I gather up my notes and laptop and take them to my room. When I come back, Davis is in the kitchen chopping chicken pieces with the music playing.

I grab a knife and a cutting board and get started on the vegetables, automatically falling into our usual routine. It’s a nice routine and comfortable, apart from the growing ache between my legs.

Later that night I lie in bed, listening to the branches scratching against the cabin walls. My body tangles in the sheets, and no matter what I do I can’t get comfortable. I’m too hot, wearing too many clothes.

I need to sleep, or I won’t be on form for the interview tomorrow. But every time I close my eyes, Davis’s abs swim into my vision. I hear his hushed voice whisper my name, and lust consumes me.

My hands runs down my body over my clammy skin and between my legs. But it’s not enough. I want to feel his big hands on me.
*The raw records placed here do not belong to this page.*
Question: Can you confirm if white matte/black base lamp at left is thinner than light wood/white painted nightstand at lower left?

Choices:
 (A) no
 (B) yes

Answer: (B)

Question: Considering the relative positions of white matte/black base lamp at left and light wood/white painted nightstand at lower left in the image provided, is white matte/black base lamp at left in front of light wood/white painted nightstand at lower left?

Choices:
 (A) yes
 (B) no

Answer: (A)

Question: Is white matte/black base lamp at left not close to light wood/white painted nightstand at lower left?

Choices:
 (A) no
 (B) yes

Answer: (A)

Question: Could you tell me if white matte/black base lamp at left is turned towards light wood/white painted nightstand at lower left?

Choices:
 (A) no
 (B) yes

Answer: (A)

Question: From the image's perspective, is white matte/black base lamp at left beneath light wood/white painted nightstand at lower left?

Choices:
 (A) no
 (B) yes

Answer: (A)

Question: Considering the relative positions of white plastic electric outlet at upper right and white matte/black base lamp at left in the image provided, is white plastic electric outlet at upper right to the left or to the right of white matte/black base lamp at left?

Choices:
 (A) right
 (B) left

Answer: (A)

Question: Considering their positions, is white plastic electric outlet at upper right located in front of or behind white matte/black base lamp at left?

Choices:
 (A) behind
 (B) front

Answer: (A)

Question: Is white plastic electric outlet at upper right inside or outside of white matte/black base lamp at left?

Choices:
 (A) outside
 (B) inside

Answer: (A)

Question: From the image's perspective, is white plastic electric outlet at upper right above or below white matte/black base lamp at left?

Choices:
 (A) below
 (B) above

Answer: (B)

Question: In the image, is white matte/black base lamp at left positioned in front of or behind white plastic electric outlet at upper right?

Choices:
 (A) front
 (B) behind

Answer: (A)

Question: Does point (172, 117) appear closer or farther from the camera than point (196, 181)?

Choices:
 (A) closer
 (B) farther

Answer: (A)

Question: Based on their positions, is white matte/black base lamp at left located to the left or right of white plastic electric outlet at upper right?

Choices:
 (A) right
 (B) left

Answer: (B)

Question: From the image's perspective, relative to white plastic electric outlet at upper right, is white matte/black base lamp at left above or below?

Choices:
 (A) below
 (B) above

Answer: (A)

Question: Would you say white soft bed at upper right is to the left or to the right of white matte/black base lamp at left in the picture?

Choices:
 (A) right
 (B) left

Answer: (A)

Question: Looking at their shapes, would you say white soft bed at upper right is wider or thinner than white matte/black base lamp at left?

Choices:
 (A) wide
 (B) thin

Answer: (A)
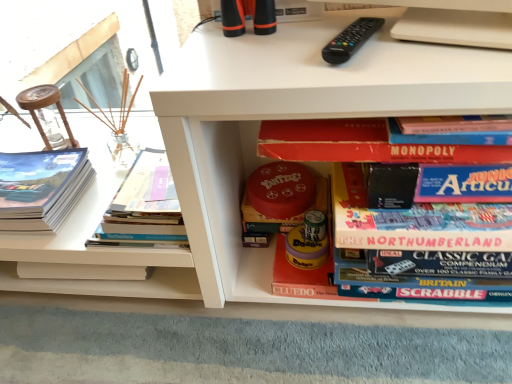
Question: Considering the positions of black plastic remote at upper center and hardcover book at left, which appears as the second book when viewed from the left, in the image, is black plastic remote at upper center taller or shorter than hardcover book at left, which appears as the second book when viewed from the left,?

Choices:
 (A) short
 (B) tall

Answer: (A)

Question: From the image's perspective, relative to hardcover book at left, which appears as the second book when viewed from the left, is black plastic remote at upper center above or below?

Choices:
 (A) below
 (B) above

Answer: (B)

Question: Based on their relative distances, which object is nearer to the matte paper book at left, which ranks as the fourth book in right-to-left order?

Choices:
 (A) red matte yahtzee board game at center, the third book from the left
 (B) hardcover book at left, the 3th book in the right-to-left sequence
 (C) black plastic remote at upper center
 (D) red matte board game at center, which is counted as the first book, starting from the right

Answer: (B)

Question: Estimate the real-world distances between objects in this image. Which object is farther from the red matte board game at center, which is counted as the first book, starting from the right?

Choices:
 (A) matte paper book at left, which ranks as the fourth book in right-to-left order
 (B) hardcover book at left, which appears as the second book when viewed from the left
 (C) black plastic remote at upper center
 (D) red matte yahtzee board game at center, the third book from the left

Answer: (A)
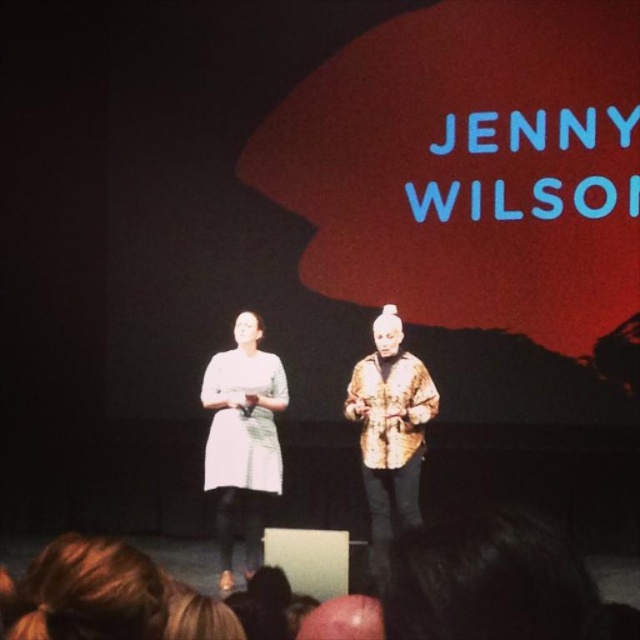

I’m sure there’s an attraction between us, and I wonder if he’s lying in bed aching for me the way I am for him. I don’t know why he’s holding back, why he doesn’t make the moves when the attraction between us is so obvious.

Maybe he thinks I’m vulnerable, but we’ve talked about Jeff, and I think he understands that I was over him a long time ago.

Maybe it because of the age gap. I’ve found out Davis is six years younger than me. Maybe that’s what’s stopping him. He thinks I’m too old. But the attraction I sense from him is real. He wants me, I’m sure of it, and I sure as hell want him.

Making a decision, I swing my legs over the side of the bed.

What’s the point in being the older woman if you can’t make the first move?